In the complaint, Szulik contends that the defendants, which also include Tagliaferri’s company, Patricia Cornell, and attorney Barry B. Feiner, “were able to hide their illicit activities by providing fraudulent, inadequate, and incomprehensible documentation to the Szuliks and to the financial institutions which acted as custodians” of the family’s accounts.

In addition to IEAH investments, the suit lists TAG investments in securities in other entities, including Conversion Services, Protein Polymer Securities, and property in a Nevada partnership. In all, the suit contends the total of $60 million in such investments was approximately half the total in the Szuliks’ investment portfolio.

According to the suit, by making such investments the defendants breached their fiduciary duty to their clients and “took advantage of their position of trust and confidence," among other allegations.

“The TAG defendants invested the Szuliks’ money in IEAH corporate bonds, equities, and other assets at a cost of no less than $19,498,000,” the suit states. “These investments were made between September 2007 and December 2008. These investments are highly liquid and, upon information and belief, are essentially worthless.”
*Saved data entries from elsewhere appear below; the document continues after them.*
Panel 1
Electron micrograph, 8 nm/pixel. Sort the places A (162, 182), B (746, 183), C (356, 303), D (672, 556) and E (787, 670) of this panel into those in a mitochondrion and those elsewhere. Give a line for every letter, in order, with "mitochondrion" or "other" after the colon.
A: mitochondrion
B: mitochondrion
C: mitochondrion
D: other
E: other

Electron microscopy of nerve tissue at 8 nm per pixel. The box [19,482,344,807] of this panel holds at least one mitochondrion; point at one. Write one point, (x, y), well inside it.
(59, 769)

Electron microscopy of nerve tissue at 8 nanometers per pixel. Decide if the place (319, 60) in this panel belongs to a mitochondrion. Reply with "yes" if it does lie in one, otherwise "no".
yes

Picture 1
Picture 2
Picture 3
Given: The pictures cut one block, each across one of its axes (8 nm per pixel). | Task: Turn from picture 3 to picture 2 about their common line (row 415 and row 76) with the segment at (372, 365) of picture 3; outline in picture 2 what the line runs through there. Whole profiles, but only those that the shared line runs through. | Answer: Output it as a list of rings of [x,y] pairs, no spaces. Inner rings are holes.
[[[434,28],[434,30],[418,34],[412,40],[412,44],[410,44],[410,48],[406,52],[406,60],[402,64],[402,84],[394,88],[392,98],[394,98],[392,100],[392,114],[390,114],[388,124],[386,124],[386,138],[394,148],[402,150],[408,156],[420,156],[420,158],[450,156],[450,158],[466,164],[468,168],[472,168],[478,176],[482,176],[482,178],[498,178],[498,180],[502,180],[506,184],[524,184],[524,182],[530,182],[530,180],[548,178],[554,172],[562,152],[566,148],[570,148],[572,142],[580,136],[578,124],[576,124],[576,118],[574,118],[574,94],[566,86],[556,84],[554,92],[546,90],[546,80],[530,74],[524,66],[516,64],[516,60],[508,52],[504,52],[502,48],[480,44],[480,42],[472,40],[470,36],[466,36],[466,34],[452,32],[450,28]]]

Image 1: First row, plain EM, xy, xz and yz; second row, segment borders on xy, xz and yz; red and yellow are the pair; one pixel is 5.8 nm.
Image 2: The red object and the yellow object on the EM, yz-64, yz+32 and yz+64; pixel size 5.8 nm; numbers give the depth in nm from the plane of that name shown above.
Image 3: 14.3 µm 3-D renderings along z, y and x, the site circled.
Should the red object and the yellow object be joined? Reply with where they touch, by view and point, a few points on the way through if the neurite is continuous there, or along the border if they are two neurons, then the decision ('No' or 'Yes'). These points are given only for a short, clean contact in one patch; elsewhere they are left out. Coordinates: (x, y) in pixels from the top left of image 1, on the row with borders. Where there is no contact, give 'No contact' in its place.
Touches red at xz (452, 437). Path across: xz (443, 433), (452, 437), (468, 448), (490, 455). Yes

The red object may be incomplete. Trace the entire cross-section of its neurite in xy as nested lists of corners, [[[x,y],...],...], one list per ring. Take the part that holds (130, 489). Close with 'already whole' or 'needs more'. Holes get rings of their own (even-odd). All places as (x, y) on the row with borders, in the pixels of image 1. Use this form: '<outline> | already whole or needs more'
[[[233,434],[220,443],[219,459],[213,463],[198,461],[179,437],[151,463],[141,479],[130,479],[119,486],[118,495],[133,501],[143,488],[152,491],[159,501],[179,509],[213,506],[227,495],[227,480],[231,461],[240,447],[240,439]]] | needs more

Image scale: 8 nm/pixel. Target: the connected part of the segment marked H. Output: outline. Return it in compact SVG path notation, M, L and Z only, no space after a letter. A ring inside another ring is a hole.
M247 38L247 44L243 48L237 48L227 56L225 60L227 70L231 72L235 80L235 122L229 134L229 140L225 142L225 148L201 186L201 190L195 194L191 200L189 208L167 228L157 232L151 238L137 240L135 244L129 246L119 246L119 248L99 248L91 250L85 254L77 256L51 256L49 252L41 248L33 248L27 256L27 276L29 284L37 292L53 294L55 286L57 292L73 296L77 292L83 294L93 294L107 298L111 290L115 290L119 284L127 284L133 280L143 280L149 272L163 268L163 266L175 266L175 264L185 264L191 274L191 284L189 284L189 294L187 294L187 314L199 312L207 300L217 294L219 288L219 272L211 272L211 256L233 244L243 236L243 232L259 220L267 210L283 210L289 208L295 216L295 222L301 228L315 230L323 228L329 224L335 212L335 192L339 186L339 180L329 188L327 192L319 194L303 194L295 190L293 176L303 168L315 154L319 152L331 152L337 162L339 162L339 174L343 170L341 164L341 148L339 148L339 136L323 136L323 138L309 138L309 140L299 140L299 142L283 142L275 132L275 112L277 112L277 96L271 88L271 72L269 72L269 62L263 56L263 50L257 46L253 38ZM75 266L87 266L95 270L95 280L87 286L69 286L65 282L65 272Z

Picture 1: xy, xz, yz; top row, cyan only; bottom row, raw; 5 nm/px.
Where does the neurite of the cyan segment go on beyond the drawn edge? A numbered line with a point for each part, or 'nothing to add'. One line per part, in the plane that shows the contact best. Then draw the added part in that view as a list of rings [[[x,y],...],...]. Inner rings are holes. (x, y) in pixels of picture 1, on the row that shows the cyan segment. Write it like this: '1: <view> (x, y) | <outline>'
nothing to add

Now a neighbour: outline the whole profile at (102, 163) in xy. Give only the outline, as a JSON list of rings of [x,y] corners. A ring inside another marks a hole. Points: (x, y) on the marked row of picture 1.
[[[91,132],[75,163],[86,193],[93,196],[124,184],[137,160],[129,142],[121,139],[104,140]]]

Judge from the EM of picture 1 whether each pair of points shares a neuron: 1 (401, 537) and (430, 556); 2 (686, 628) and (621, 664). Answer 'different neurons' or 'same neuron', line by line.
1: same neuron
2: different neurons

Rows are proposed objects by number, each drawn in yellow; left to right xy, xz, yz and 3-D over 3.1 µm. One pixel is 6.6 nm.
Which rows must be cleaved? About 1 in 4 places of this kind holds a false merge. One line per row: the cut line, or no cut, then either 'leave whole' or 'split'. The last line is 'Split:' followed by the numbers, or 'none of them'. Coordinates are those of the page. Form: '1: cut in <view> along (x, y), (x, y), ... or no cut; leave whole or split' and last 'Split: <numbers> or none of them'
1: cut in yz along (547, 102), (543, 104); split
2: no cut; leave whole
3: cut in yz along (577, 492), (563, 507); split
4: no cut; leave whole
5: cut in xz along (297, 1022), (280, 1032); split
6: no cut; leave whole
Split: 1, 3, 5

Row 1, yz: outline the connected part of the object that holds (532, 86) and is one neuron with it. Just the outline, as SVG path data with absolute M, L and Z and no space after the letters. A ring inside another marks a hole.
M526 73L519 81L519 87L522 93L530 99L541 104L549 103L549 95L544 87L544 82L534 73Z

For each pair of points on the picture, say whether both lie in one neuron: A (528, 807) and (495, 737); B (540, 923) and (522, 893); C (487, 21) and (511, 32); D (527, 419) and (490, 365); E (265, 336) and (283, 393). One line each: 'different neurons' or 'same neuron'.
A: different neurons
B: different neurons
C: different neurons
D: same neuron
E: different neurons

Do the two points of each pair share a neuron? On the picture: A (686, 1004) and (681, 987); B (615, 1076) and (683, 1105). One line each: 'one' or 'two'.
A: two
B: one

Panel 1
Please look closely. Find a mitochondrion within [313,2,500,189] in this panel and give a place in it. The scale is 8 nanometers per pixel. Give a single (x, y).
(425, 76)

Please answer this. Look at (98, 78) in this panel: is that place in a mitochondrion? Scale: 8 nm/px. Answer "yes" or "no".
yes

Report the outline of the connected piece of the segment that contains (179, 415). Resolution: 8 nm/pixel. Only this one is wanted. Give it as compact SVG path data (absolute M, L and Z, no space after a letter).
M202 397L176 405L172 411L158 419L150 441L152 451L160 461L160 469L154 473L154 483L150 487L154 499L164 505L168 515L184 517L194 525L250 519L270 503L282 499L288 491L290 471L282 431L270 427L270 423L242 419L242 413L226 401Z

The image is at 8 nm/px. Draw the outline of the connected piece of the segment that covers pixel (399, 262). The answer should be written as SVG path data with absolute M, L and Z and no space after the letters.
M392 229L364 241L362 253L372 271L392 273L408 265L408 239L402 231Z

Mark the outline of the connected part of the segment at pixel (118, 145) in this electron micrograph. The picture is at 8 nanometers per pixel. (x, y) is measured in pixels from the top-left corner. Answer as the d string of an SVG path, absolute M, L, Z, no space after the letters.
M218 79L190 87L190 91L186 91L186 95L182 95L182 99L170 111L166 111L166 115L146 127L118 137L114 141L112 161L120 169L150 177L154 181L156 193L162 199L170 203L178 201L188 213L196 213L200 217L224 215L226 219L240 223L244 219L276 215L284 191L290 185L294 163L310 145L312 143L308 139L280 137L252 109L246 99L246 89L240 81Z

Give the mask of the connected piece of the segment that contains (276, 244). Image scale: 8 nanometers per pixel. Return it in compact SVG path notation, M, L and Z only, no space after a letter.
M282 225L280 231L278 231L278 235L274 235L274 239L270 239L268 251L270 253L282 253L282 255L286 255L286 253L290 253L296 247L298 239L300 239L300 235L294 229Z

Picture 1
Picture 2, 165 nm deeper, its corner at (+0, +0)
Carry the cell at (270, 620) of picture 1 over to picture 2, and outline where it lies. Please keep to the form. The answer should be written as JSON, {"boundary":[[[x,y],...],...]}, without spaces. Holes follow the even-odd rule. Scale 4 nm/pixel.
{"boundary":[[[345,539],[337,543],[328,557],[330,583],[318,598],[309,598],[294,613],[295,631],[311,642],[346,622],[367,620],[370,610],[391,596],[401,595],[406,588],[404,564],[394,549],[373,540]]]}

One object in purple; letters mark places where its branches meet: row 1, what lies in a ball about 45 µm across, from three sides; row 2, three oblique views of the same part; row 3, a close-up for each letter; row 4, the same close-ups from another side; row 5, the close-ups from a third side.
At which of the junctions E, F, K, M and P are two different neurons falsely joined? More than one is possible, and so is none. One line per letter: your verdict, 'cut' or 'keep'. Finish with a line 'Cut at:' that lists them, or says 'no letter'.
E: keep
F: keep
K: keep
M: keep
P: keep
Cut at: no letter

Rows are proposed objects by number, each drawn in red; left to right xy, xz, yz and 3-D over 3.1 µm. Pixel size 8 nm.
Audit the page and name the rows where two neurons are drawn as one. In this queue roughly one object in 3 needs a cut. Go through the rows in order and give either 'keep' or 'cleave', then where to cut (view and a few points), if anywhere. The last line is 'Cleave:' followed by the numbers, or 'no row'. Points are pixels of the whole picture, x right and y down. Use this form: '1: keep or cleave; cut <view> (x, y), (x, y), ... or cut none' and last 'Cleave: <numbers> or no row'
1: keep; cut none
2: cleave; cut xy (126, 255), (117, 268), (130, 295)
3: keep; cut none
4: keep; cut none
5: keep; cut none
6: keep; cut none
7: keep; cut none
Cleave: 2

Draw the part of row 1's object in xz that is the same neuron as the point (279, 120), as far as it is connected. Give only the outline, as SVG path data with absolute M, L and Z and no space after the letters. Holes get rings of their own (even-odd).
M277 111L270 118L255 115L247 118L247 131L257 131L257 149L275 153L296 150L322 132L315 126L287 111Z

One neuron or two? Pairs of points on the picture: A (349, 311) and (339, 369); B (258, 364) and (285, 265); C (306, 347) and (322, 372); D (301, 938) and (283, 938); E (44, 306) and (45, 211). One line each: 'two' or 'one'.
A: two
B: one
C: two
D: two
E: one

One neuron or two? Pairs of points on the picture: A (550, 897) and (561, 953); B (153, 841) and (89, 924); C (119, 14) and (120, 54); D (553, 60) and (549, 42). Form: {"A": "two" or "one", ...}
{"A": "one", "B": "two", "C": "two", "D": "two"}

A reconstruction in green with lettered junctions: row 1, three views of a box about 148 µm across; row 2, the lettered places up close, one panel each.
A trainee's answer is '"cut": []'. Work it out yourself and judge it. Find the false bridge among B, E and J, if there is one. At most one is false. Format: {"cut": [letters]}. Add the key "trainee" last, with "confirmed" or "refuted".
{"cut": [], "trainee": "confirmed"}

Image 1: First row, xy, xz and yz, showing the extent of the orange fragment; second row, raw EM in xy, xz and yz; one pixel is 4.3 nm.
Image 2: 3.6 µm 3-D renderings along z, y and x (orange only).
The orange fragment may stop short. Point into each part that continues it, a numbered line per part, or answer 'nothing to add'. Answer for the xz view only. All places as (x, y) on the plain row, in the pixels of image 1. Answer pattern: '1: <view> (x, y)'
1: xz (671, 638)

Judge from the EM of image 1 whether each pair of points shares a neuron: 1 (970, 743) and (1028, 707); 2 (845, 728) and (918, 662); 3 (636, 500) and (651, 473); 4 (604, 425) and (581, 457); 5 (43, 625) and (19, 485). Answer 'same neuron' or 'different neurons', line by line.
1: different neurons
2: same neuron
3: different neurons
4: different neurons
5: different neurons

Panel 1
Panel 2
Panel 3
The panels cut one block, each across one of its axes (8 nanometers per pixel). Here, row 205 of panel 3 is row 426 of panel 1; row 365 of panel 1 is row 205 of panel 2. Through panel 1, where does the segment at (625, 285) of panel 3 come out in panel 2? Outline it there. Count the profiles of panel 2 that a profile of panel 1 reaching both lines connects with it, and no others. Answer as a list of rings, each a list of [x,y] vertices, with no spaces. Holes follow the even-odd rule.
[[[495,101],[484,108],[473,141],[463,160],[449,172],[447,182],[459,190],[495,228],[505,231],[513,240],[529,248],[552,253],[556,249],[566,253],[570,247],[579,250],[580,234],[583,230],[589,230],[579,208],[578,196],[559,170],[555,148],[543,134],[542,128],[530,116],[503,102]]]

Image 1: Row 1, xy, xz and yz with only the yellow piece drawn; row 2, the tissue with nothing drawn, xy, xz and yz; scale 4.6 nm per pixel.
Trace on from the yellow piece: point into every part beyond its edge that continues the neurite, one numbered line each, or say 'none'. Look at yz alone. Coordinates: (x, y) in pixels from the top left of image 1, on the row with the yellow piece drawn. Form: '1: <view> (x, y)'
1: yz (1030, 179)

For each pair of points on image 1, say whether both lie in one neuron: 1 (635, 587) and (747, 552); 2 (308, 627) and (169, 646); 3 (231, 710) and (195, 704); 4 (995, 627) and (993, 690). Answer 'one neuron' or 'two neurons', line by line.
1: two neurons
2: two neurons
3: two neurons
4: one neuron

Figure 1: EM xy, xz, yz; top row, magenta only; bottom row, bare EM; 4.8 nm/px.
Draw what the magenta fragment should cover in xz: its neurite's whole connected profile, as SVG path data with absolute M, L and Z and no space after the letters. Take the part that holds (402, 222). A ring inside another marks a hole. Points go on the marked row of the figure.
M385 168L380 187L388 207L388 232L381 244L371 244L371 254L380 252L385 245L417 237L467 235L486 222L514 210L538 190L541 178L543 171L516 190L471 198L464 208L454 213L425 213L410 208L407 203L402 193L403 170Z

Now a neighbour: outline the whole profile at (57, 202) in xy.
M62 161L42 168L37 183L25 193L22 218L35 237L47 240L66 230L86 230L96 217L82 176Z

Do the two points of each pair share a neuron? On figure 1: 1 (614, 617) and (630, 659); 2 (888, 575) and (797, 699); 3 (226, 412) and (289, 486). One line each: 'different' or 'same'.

The lawsuit lists 14 payments from IEAH to the defendants, totaling $1,630,000 that “were not made for the purported services listed on the invoices but instead were made in exchange for the TAG defendants providing the Szuliks’ money to IEAH.”

In a deposition as part of the suit, IEAH co-president Michael Iavarone said the payments were commissions demanded by Tagliaferri for providing financing to the then-struggling racing stable.

The lawsuit also alleges that the defendants made improper loans, including one for $1 million to IEAH director Andrew Cohen, with the Szuliks’ knowledge. The suit claims TAG was able to exert additional power over IEAH by having two of its associates—Allan Farber and Richard Adelson—appointed to the IEAH board.